# Disable Performance Counters



## Bold_Fortune (Jan 3, 2003)

Is anyone familar with this? I just found this post on another site and would like to see some opinions about it. It sounds good to me...but then, what do I know? What's your take on it?

--------------------------------------------------------------------

Post by zedaxax:

I didnt know there where performance counters until i read this.
(This has nothing to do with info given in taskmanager)

I got this Info from here - 
http://www.pcstats.com/articleview.cfm?articleid=1590&page=9
havent seen it anywhere else.

DISABLE PERFORMANCE COUNTERS
Like Windows 2000, Windows XP has a performance monitor utility 
(found in administrative tools) 
which can track several areas of your PC's performance. 
Everything from CPU use to hard drive access can be tracked and graphed. 
The information for this utility comes from several performance counter services which run behind the scenes, gathering data for the monitor.
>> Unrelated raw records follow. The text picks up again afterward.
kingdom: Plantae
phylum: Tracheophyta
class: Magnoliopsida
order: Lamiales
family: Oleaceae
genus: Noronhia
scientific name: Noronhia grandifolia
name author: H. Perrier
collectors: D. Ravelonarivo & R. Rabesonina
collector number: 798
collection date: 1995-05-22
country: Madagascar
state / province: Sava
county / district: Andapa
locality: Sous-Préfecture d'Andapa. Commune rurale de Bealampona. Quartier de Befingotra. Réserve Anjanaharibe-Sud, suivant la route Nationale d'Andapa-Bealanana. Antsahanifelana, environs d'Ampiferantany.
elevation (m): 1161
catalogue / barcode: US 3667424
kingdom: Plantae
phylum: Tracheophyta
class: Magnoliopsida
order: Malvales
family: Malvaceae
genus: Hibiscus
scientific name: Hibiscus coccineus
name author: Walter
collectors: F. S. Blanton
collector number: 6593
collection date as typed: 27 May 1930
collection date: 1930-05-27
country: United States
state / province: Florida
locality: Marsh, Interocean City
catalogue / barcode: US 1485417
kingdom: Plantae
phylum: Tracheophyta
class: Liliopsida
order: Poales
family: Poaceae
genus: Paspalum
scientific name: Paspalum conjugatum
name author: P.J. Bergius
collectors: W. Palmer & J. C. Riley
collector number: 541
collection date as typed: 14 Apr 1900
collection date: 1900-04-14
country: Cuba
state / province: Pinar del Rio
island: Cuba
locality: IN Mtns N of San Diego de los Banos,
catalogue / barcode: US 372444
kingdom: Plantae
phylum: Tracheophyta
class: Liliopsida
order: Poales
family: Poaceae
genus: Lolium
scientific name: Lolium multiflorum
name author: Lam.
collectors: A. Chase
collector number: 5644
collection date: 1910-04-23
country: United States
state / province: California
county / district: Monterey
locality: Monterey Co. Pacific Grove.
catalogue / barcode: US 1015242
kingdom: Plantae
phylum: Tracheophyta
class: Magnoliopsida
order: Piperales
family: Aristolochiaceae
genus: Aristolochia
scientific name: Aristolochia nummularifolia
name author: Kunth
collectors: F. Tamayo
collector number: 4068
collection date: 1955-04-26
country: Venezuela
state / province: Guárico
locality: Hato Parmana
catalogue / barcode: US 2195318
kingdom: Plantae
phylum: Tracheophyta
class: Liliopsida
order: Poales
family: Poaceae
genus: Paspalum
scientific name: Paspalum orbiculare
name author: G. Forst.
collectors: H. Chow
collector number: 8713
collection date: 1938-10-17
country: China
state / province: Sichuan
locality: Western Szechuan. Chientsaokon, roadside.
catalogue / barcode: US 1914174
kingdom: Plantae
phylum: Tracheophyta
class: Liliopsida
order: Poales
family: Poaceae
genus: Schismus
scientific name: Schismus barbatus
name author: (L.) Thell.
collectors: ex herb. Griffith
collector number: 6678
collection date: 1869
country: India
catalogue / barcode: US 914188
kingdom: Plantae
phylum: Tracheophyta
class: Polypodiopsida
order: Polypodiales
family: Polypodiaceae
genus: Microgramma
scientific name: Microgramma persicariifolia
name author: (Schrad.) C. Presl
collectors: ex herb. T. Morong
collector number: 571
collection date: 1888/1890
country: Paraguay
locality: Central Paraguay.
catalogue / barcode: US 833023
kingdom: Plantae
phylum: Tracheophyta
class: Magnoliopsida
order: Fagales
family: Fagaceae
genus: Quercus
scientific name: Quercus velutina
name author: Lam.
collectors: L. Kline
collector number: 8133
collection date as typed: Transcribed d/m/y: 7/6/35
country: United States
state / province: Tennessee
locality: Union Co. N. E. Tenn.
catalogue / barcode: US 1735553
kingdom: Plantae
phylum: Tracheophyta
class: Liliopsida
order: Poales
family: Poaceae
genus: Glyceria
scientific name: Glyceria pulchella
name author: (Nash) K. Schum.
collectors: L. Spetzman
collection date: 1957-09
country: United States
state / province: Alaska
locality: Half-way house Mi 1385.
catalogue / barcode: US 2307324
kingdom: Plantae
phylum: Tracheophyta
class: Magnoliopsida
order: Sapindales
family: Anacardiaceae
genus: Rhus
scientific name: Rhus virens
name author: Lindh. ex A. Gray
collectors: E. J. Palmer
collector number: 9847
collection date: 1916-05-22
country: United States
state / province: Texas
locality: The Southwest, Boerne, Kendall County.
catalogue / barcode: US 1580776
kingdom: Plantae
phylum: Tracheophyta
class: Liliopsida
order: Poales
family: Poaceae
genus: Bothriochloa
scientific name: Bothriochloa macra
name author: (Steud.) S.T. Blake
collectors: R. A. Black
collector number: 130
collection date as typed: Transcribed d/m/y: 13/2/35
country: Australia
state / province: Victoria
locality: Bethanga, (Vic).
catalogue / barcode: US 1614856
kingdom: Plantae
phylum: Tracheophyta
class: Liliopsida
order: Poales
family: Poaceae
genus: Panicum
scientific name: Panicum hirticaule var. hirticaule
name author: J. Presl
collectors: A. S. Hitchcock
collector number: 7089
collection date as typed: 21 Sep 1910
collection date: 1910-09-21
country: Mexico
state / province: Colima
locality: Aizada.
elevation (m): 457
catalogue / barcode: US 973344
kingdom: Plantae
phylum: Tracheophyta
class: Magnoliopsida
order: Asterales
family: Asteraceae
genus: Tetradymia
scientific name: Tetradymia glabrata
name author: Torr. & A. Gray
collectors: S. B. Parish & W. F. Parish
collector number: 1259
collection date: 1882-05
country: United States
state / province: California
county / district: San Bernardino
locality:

If you have no use for this information, it's a good idea to disable the counters, since they take up system resources. 
Microsoft has made the necessary software freely available on their website.
The Extensible Performance Counter List utility can be used to permanently disable these performance counters.

INSTRUCTIONS
First download and install the utility, then run the Exctrlst.exe utility, 
HERE : http://www.microsoft.com/windows2000/techi.../exctrlst-o.asp

Select each line in the 'Extensible performance counters' window and clear the 'performance counters enabled' button below. 
You must do this separately for each counter. 
When done, just exit the utility.

Now if you load the performance monitor, 
you will see that it has no information available to it.

----------------------------------------------------------------------


----------



## DaveBurnett (Nov 11, 2002)

Correct address:
http://www.microsoft.com/windows2000/techinfo/reskit/tools/existing/exctrlst-o.asp


----------



## sailinginbvi (May 18, 2003)

I'm a tweaking junky, love the whole site; thanks.
Bill


----------